Moving into that sacred space opens our heart an mind.  If we have not found a way to enter there, our focus is narrow and we are unable to give or receive that which is holy. 

Emotions need to be sat down with, have tea with, spend some time in the silent language of creating.  Think WITH them.  Allowing them, those emotions, an opportunity to express themselves, and they become a gift to us as we acknowledge and allow them the opportunity to have their say.  Yes, sometimes your artistic endeavor that rises from that space, is not always esthetically beautiful, but it is soulfully beautiful.  Emotions are an intelligence that we rarely take charge of and they are roiling and boiling beneath the surface of what we do, how we think, what we believe, and how we act on those things.  We are not powerless to our emotions.  We have always been in charge.  We have merely silenced a great deal of them and they are growling and weeping and evident in our lives whether we acknowledge them or not.
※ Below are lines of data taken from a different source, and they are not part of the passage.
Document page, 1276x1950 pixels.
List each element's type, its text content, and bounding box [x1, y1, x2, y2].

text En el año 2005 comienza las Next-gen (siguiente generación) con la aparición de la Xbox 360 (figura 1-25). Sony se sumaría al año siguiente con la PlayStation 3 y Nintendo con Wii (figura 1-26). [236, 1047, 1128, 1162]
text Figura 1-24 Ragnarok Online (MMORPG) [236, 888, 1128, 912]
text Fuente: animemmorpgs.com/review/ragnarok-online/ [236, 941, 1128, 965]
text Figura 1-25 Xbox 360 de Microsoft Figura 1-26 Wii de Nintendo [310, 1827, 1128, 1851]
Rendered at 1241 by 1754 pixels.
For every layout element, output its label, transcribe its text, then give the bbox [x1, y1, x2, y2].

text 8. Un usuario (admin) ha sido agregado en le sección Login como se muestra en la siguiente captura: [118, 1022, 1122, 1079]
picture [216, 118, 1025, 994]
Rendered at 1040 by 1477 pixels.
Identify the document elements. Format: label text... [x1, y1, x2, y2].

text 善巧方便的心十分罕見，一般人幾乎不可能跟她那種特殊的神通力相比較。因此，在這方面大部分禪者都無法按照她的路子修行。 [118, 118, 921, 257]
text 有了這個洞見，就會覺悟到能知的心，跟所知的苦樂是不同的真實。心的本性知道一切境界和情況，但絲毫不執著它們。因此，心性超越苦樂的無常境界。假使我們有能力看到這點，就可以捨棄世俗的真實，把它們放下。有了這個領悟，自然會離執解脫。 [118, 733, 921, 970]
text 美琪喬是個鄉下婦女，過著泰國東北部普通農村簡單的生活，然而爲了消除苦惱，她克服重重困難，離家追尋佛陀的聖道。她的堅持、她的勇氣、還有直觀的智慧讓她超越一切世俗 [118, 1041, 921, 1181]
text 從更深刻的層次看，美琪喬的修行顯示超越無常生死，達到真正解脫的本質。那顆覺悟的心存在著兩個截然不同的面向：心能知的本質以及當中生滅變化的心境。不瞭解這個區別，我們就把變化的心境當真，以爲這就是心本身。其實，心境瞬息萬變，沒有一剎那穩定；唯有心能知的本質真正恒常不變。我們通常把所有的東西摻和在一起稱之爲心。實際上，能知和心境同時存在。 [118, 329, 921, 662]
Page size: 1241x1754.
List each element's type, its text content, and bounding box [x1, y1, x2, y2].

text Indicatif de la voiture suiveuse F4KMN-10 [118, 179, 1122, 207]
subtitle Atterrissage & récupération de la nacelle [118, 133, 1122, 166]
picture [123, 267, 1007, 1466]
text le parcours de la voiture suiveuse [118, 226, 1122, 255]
Within the depth of our emotions, we find knowledge and as source of inspiration we may never have really tapped into without substrate before us an a brush in hand.  (Or anything we use to express ourselves.)  Without acknowledging our emotions, all of them, we lose our passions, we have to persist, dear artistic sisterfriends, persist, and enter into the most sacred space of all:  the space holding our un-expressed sacred emotions.

©Carol Desjarlais 5.24.23

 

Monday, May 22, 2023

Smells Aid Creativity

 

 


Many of us have kept some kind of cloth from our beloved’s life after they pass.  I ha my father’s “little green sweater”.  I have some of my mother’s crocheted throws.  I have some clothing of Man Hans.  When I feel a need to be reminded, I will draw these swatches of cloth to me and still, after two decades, one decade, their scent is still there.  It opens my heart in some way.  

 Funny story, well, sad story, is, that, in the rush,  the clothing I saved of Man Hands were his joke shorts and one sock of a pair he had at the end.  I do not sniff them for memory, but it does remind me of the laughter we always shared.  My youngest maternal sister gave me a throw that my birth mother crocheted.  I wrap myself in it to remind me that I do belong to a tribe.  The scent of rain.  Newly mowed hay remind me of my father.  A warm barn full of milk cows on a cold night reminds me of my grandfather.  Chrysanthemums remind me of my grandfather’s funeral.  Peonies remind me of my mother’s glorious garden.  It is flowers that evoke memories of my mother and make me feel close to her.  I think flowers are most evocative.

Smell is key to memories of person, place, thing, events and can be medicine as well.

When one is depressed or anxious, you can burn frankincense in order to enlighten oneself to an artistic way of healing those feelings in artistic expression. When you are trying to bring a long past memory into focus for expression in art, you can use oil of grapefruit or rosemary to help you.   My favorite is holy wood/ palo santo to ease me into a more fluid intuitive work. 

What scent is most evocative in helping you move more easily into creating?